Когда режиссер изображает невидимое посредством визуальной метафоры, то он вправе прибегнуть к визуализации отсутствия элементов повествовательной ткани и как бы загадать зрителю загадку. На уровне фабулы загадка в конце концов разгадывается (хотя, конечно, существуют и исключения), а вот на уровне идеи фильма как измерения символического загадка перезагадывается заново и уже не имеет ответа. Через ослабление «эмоциональных конструктов», в чем бы они ни выражались, режиссер приближает нас к максимально интимному переживанию трансцендентного. Речь при этом вроде бы не идет об изображении невидимого мира, ничто к этому не располагает, но, тем не менее, затрагивается и даже атакуется внесознательная область психики и наше духовное зрение обостряется.
«Расёмон»
Вот и действие фильма Акиры Куросавы «Расёмон» (1950) разворачивается вроде бы в мире видимом, зримо явленном, о чем свидетельствовала восторженная критика: «барочное великолепие», «предел изобразительности» [53]. Искусствовед Л. Саенкова пишет: «В художественно-композиционной организации кадров первых фильмов, принесших мировую известность («Расёмон», «Семь самураев»), было то, что наполняло все действие ароматом естественной природы, жизни – воздушная перспектива, когда чувствовалось, как струятся солнечные лучи, клубится утренний туман, реют нежные облака пара и дыма. Куросава показывал природу как чувственно-осязаемую среду. Так показанное пространство было естественным фоном для чувственных взаимоотношений героев» [54]. Однако не явился ли подобный художественный прием своеобразным отвлекающим маневром для того, чтобы со всей возможной неожиданностью прикоснуться к онтологии невидимого, приподняв завесу над сверхчувственной реальностью? Согласно Полу Шредеру, не только Ясудзиро Одзу, но и Акира Куросава продемонстрировал блестящие образцы трансцендентального стиля в кино.
Мы никогда не узнаем, что же на самом деле произошло в лесной чаще и чей рассказ, а их, как мы помним, несколько, правдив. Победил ли разбойник самурая в честном поединке; заколола ли жена самурая своего супруга в состоянии аффекта; сам ли самурай свел счеты с жизнью, не перенеся позора; или жена самурая сознательно и хладнокровно столкнула обоих мужчин, решив, что терять ей нечего, – каждая из версий по-своему правдива, но, увы, лишь отчасти.
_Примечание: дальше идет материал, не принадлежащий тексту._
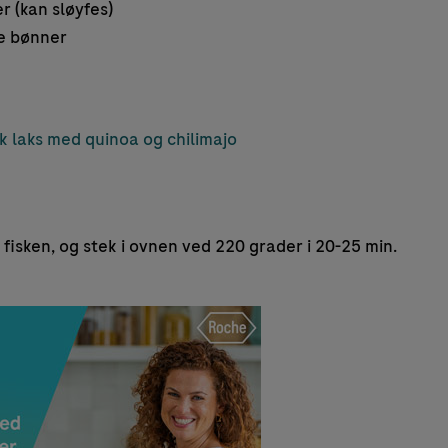
r (kan sløyfes)
e bønner
k laks med quinoa og chilimajo
 fisken, og stek i ovnen ved 220 grader i 20-25 min.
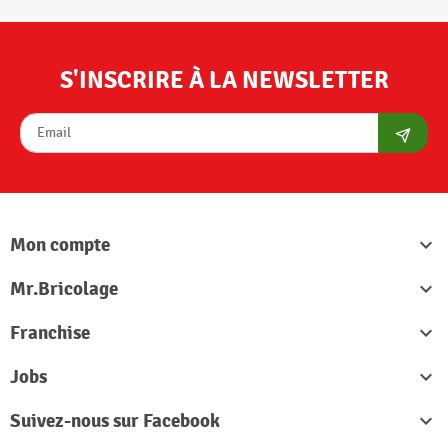
S'INSCRIRE À LA NEWSLETTER
S'abon
Mon compte

Mr.Bricolage

Franchise

Jobs

Suivez-nous sur Facebook

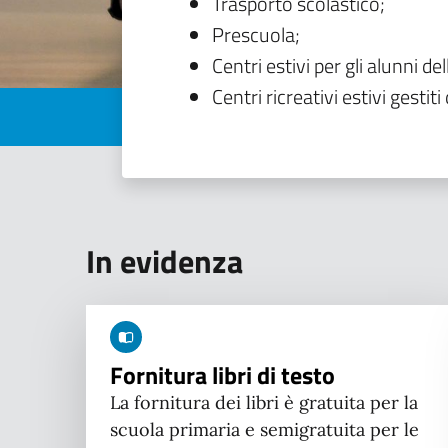
Trasporto scolastico;
Prescuola;
Centri estivi per gli alunni del
Centri ricreativi estivi gestiti 
In evidenza
Fornitura libri di testo
La fornitura dei libri è gratuita per la
scuola primaria e semigratuita per le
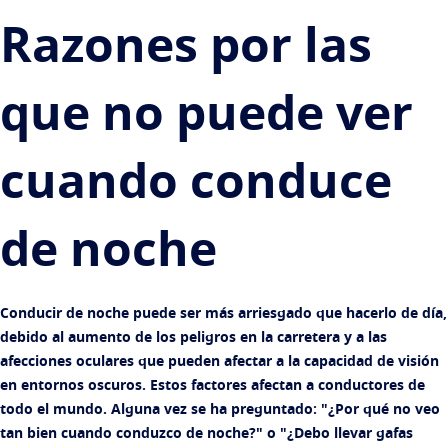
Encuentra una óptica
Tu vida y tus ojos
Razones por las
Transitions
Lentes que se adaptan a la luz
Todo sobre lentes
Lentes solares
Visión con estilo
Ver todos los artículos
que no puede ver
Blue UV
Filtros para tus lentes de uso diario
Mejorar
cuando conduce
Crizal
Tratamientos antirreflejantes
de noche
Descubra todas las marcas
Conducir de noche puede ser más arriesgado que hacerlo de día,
debido al aumento de los peligros en la carretera y a las
afecciones oculares que pueden afectar a la capacidad de visión
en entornos oscuros. Estos factores afectan a conductores de
todo el mundo. Alguna vez se ha preguntado: "¿Por qué no veo
tan bien cuando conduzco de noche?" o "¿Debo llevar gafas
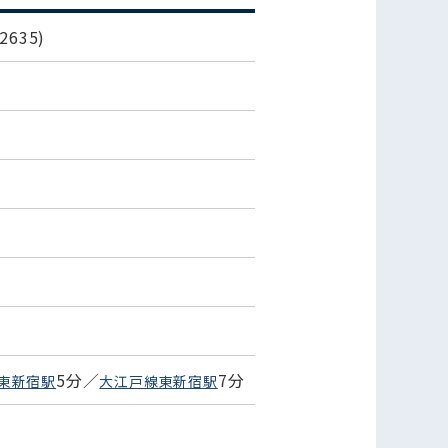
635)
5分／
7分
東新宿駅
大江戸線東新宿駅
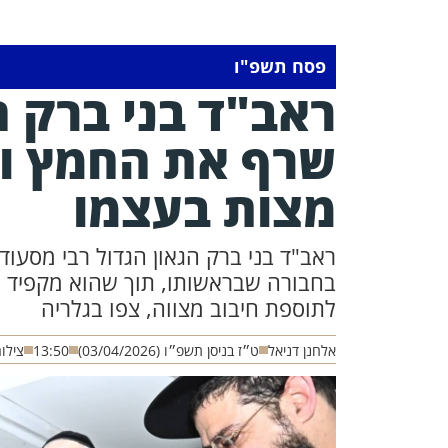
פסח תשפ"ו
ראב"ד בני ברק ה
שרף את החמץ ו
מצות בעצמו
ראב"ד בני ברק הגאון הגדול רבי מסעו
בחבורה שבראשותו, תוך שהוא מקפיד ל
לתוספת חיבוב מצווה, צפו בגלריה
אלחנן דניאל
ט״ז בניסן תשפ״ו (03/04/2026)
13:50
צילום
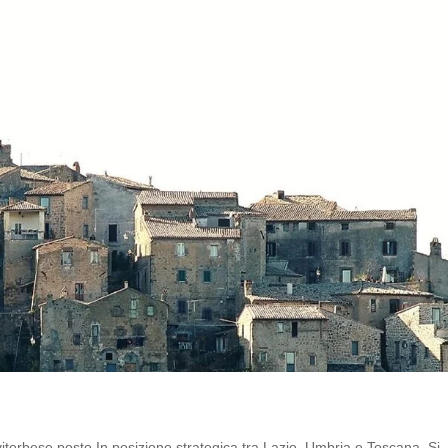
 viterbese posto In posizione strategica tra Lazio, Umbria e Toscana. Si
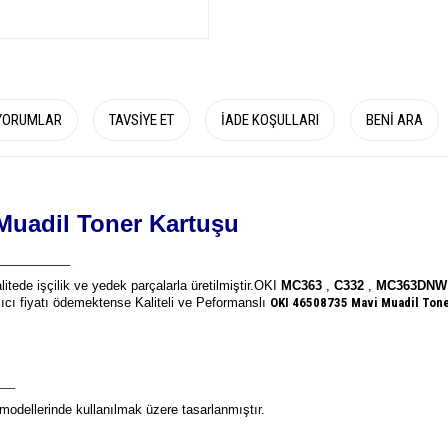
YORUMLAR
TAVSIYE ET
İADE KOŞULLARI
BENI ARA
uadil Toner Kartuşu
__________
litede işçilik ve yedek parçalarla üretilmiştir.
OKI
MC363
,
C332
,
MC363DN
azıcı fiyatı ödemektense Kaliteli ve Peformanslı
OKI 46508735
Mavi Muadil Tone
___
odellerinde kullanılmak üzere tasarlanmıştır.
Есть нечто общее между признанием разбойника Тадземару: «Я лишь мельком увидел ее. Наверное, поэтому она показалась мне такой красивой» – и методом съемки оператора Кадзуо Миягавы, направившего камеру прямо на солнце и показав его движение сквозь листву.
Чтобы увидеть солнце в зените, нужно смотреть на него через завесу. Не в этом ли заключена и сила красоты, то есть в ее недопроявленности в мире физическом, а вовсе не в ухищрениях кокеток, использующих полупрозрачные ткани и маски. Трудно сказать, что именно так поразило разбойника – вуаль, которая, подобно туману, не только скрывала жену самурая, но и особым образом являла ее, или нечто большее, что невозможно выразить на языке пяти чувств. Невозможно это выразить и средствами кинематографического языка, если не будет найден контрапункт, в котором происходит соединение двух взаимоисключающих уровней фильма – формального и содержательного. Таким контрапунктом в «Расёмоне» является несоответствие между изобразительной тканью, столь живой и подвижной, столь чувственной, что ощущаешь ее кожей, и самим замыслом картины, который ставит крест на попытке объективировать истину, то есть ограничить ее территорией видимого, осязаемого, рассудочно-чувственно познаваемого мира.
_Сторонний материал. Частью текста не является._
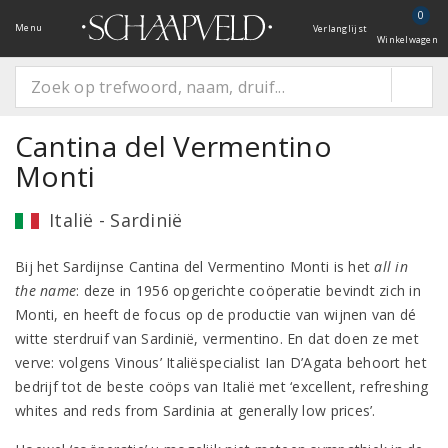
0
Menu
Verlanglijst
Winkelwagen
Cantina del Vermentino
Monti
Italië - Sardinië
Bij het Sardijnse Cantina del Vermentino Monti is het
all in
the name
: deze in 1956 opgerichte coöperatie bevindt zich in
Monti, en heeft de focus op de productie van wijnen van dé
witte sterdruif van Sardinië, vermentino. En dat doen ze met
verve: volgens Vinous’ Italiëspecialist Ian D’Agata behoort het
bedrijf tot de beste coöps van Italië met ‘excellent, refreshing
whites and reds from Sardinia at generally low prices’.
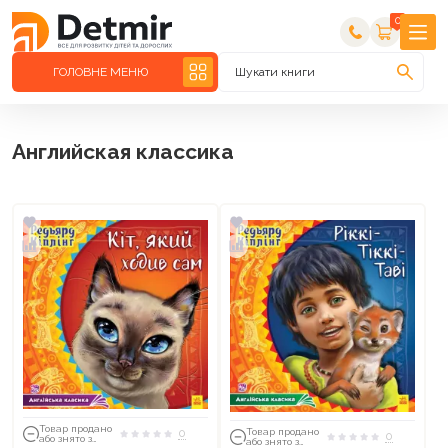
0
ГОЛОВНЕ МЕНЮ
Шукати книги
Английская классика
Товар продано
Товар продано
0
0
або знято з
або знято з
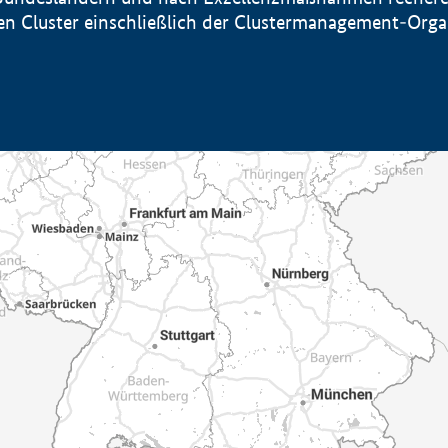
sten Cluster einschließlich der Clustermanagement-Org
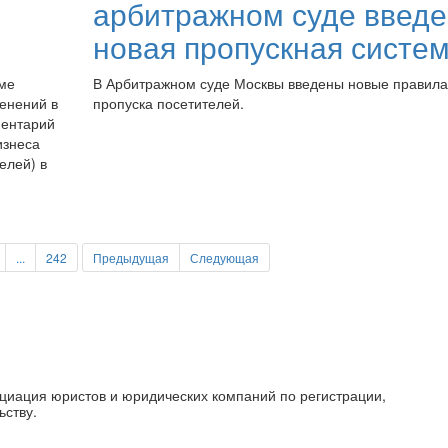
арбитражном суде введ
новая пропускная систе
уме
В Арбитражном суде Москвы введены новые правила
енений в
пропуска посетителей.
ментарий
изнеса
елей) в
...
242
Предыдущая
Следующая
циация юристов и юридических компаний по регистрации,
ьству.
О том, что чувственная и мыслительная ступень познания связаны между собой, говорить не приходится. Однако следует уточнить, что речь в данном случае идет о чувственно-сенситивной познавательной способности, а не о чувственно-эмоциональной, которая уже граничит с высшей интуицией как областью сверхрационального.
Не только солнце показано сквозь листву, но и окутанный тайной человек. Он так же ускользает от нашего взора, от нашей способности познавать его. Трудно даже сказать, чего мы видим в количественном отношении больше – человека, идущего-бегущего через чащу, или те ветки и листья, через которые он снят камерой Кадзуо Миягавы; человека или те пятна света и тени, которые мы принимаем за листья и лишь с некоторым, пусть и на долю секунды опозданием опознаём их. Не благодаря ли подобному способу съемки, имеющему столь много общего с апофатическим мирочувствием, нам и открывается сама человеческая суть? Ведь нас уже не отвлекает внешний облик человека, равно как и других попавших в кадр вещей.